| Passage for review |
------------------------------
In this blog post we'll discuss challenges and solutions for concurrent reading from massive amount of Redis streams without running into limitations of the Redis protocol or our machine resources.

First let's describe our problem. We could phrase it as follows: we have a number of entities in our system serving their changes in realtime to the subscribed users. These clients may be connected to different physical server instances, yet still expect to listent to the same logical entities, including changes happening while they were offline. We can have tens of thousands concurrent users listening to tens of thousands of entities. Additionally some other business processes may also be interested in reading their state changes at a different (non-realtime) pace.

For the use case above we need to be able to somehow exchange the updates through different server instances, and here let's assume that for simplicity we picked Redis streams for message exchange. The memory overhead of an individual stream is just few hundred bytes, so we don't have issues with scalling the stream count on the Redis side. What about the servers passing these messages to our subscribers?

Realities of Redis Serialization Protocol

What makes listening to thousands Redis streams so hard? To answer that let's look on how does Redis network libraries usually work.
------------------------------
| The problem |
Reproduce the portion of the Redis streams post starting with "First let's describe" and going on through "different (non-realtime) pace.". The material that comes next is separate from the Redis streams post.

[Images of human poses with coordinates]
------------------------------
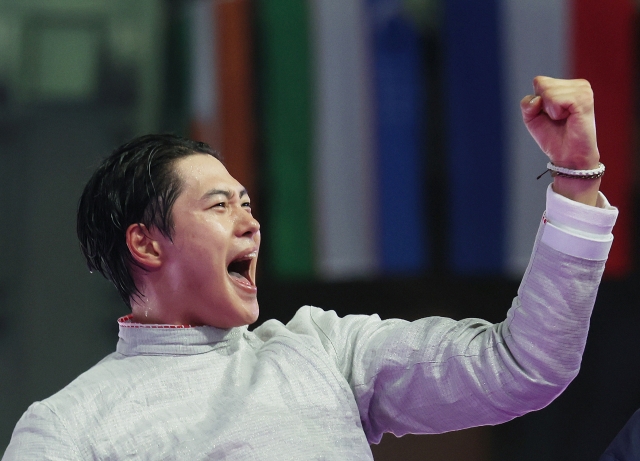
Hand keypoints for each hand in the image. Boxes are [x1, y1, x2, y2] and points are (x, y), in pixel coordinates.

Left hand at [521, 76, 600, 205]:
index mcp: (568, 86)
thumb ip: (527, 104)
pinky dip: (555, 113)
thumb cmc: (553, 137)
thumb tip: (537, 99)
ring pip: (548, 91)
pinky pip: (556, 99)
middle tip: (557, 119)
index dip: (537, 102)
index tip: (549, 115)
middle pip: (542, 83)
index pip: (539, 81)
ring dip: (550, 111)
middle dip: (542, 106)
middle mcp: (578, 85)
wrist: (568, 156)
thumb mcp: (532, 118)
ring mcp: (583, 90)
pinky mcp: (584, 99)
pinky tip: (568, 118)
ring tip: (564, 119)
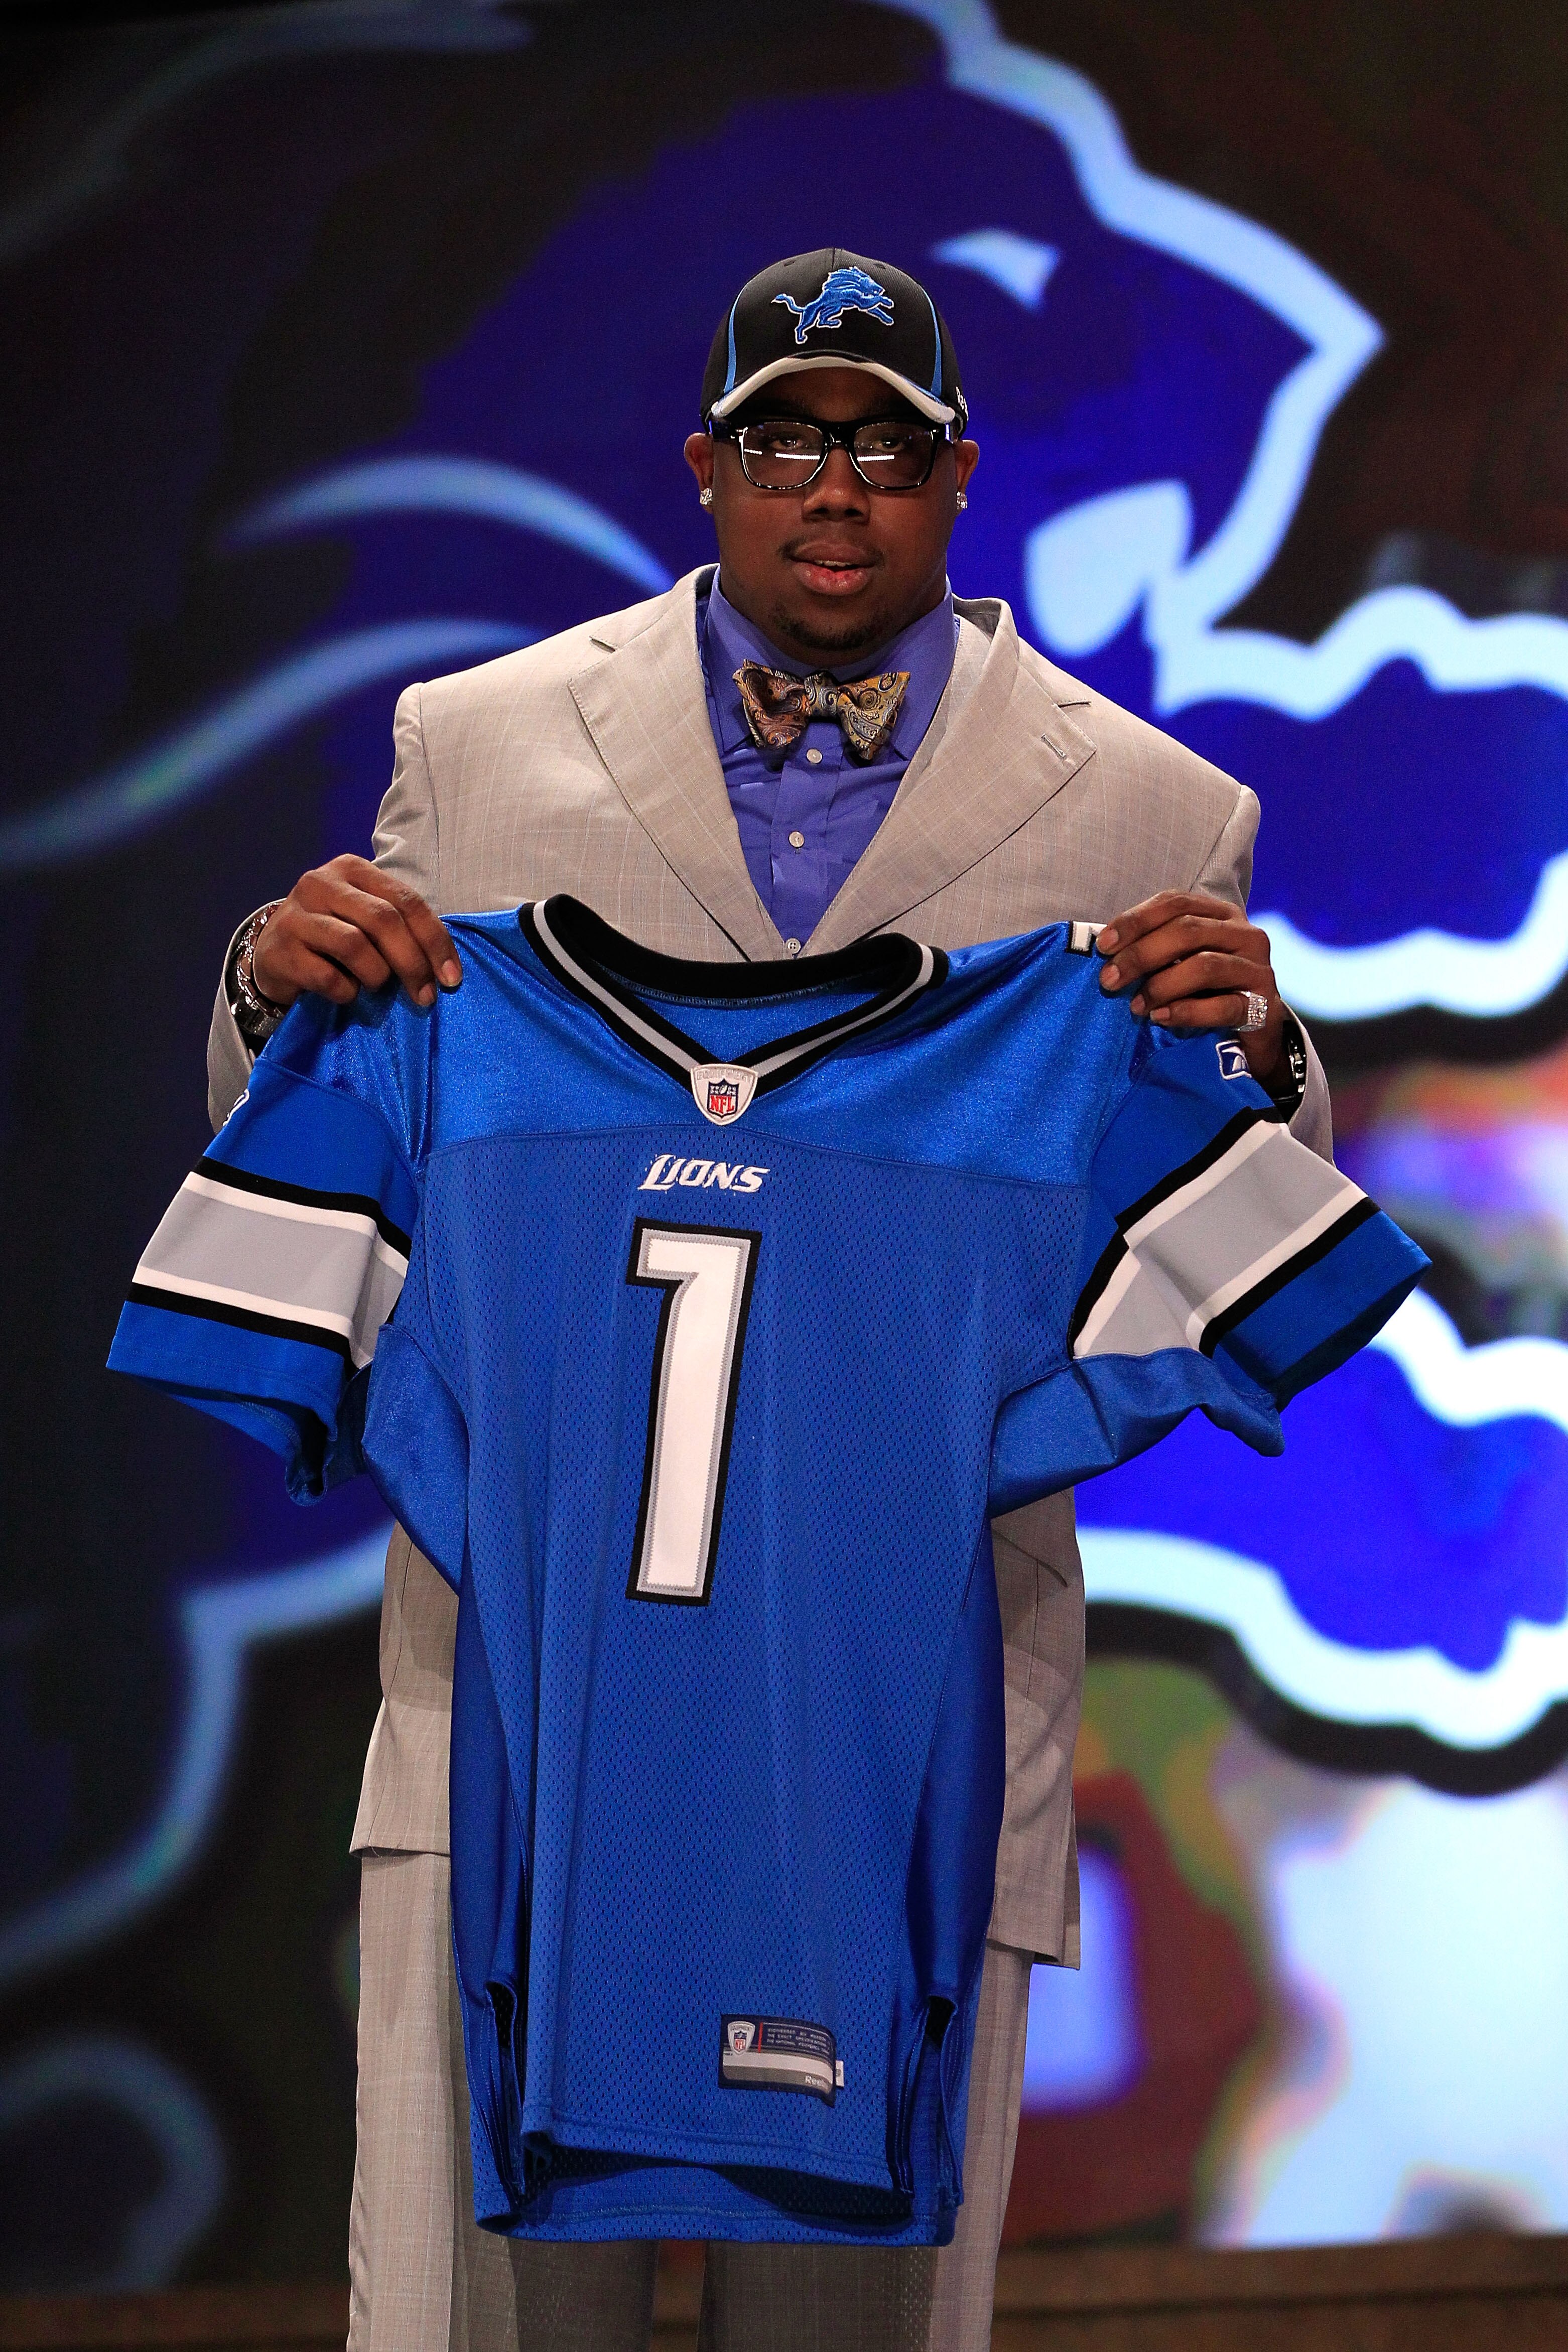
------------------------------
| Result |
First let's describe our problem. We could phrase it as follows: we have a number of entities in our system serving their changes in realtime to the subscribed users. These clients may be connected to different physical server instances, yet still expect to listent to the same logical entities, including changes happening while they were offline. We can have tens of thousands concurrent users listening to tens of thousands of entities. Additionally some other business processes may also be interested in reading their state changes at a different (non-realtime) pace.